I squeezed my hand into a fist and gently immolated it, watching flames dance harmlessly across my skin.
“I would’ve had another chance. I could’ve said I was sorry. I could still have my mother now. That can’t happen. I can’t go back. Chris wasn’t the Guardian yet on that day, and that’s that.
“But… I am a Guardian now. Someday there will be another kid like me. In danger, scared and angry, full of regret. And I could be there. I could give them the chance I didn’t get.”

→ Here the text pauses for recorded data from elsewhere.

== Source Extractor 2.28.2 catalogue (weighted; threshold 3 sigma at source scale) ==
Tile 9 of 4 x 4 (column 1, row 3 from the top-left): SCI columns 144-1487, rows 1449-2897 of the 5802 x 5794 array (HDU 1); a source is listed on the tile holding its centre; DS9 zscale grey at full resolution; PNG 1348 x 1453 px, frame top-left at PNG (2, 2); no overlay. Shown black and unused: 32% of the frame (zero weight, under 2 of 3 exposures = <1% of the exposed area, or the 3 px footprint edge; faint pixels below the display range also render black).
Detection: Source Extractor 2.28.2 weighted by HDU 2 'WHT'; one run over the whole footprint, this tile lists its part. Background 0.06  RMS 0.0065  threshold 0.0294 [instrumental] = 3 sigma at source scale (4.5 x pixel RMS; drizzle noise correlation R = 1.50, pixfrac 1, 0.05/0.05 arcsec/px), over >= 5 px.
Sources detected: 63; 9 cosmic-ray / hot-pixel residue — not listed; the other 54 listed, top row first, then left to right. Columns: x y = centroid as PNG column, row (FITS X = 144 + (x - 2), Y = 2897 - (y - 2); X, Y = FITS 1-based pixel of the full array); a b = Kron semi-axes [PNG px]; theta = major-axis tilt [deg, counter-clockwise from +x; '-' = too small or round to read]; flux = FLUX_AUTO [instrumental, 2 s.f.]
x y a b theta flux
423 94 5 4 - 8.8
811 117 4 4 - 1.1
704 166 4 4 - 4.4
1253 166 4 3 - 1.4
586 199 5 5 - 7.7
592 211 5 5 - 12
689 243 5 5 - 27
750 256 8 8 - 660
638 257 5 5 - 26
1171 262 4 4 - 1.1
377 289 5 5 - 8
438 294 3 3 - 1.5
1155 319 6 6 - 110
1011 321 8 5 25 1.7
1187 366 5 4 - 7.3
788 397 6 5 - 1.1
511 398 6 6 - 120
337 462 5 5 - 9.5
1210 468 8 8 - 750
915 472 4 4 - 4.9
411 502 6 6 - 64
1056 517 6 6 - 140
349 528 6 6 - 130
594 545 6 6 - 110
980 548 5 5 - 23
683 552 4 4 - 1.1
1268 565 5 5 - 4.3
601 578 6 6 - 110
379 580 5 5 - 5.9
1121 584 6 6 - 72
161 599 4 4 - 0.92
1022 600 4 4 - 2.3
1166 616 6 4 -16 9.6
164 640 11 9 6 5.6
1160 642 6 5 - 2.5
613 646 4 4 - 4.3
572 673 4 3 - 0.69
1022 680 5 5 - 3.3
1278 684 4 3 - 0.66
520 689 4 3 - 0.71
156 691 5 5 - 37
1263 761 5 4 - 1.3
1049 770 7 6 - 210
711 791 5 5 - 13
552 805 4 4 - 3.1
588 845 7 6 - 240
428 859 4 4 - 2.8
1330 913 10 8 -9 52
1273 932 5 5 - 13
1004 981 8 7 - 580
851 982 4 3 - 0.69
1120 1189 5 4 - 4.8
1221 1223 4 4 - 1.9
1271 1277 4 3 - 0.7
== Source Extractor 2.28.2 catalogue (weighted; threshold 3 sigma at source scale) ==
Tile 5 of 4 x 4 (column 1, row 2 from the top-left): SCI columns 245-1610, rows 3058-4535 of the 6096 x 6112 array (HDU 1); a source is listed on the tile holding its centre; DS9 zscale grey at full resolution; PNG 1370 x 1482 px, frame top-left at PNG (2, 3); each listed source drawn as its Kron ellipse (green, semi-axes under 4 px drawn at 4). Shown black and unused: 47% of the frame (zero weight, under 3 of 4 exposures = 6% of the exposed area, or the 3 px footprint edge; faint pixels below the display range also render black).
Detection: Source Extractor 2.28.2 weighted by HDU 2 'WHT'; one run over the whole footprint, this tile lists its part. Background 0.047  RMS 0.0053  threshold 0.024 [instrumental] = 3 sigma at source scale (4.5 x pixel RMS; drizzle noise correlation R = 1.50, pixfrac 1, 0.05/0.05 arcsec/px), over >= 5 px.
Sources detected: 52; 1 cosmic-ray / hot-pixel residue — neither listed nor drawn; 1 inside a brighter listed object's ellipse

I looked at Catalina. At Wally. At Habby. He gave me a nod with his cartoony pepper head, and it somehow wasn’t comical at all.
“That’s what I want to do,” I said. “That’s why I’m here, right now. Not for myself, but for the next kid. That’s my purpose. To be there for the next kid.”
“Oh,” Catalina gasped softly. “?Eso es! That’s perfect! The people need to hear that!”
Then she paused ands took a breath. “Sorry. I get ahead of myself. That is a tomorrow discussion. People do need to hear it. But more importantly, Mr. Fulgen… I think you needed to say it.”
And she was right, I realized. Some words can’t be taken back. But sometimes—you find the words that propel you forward.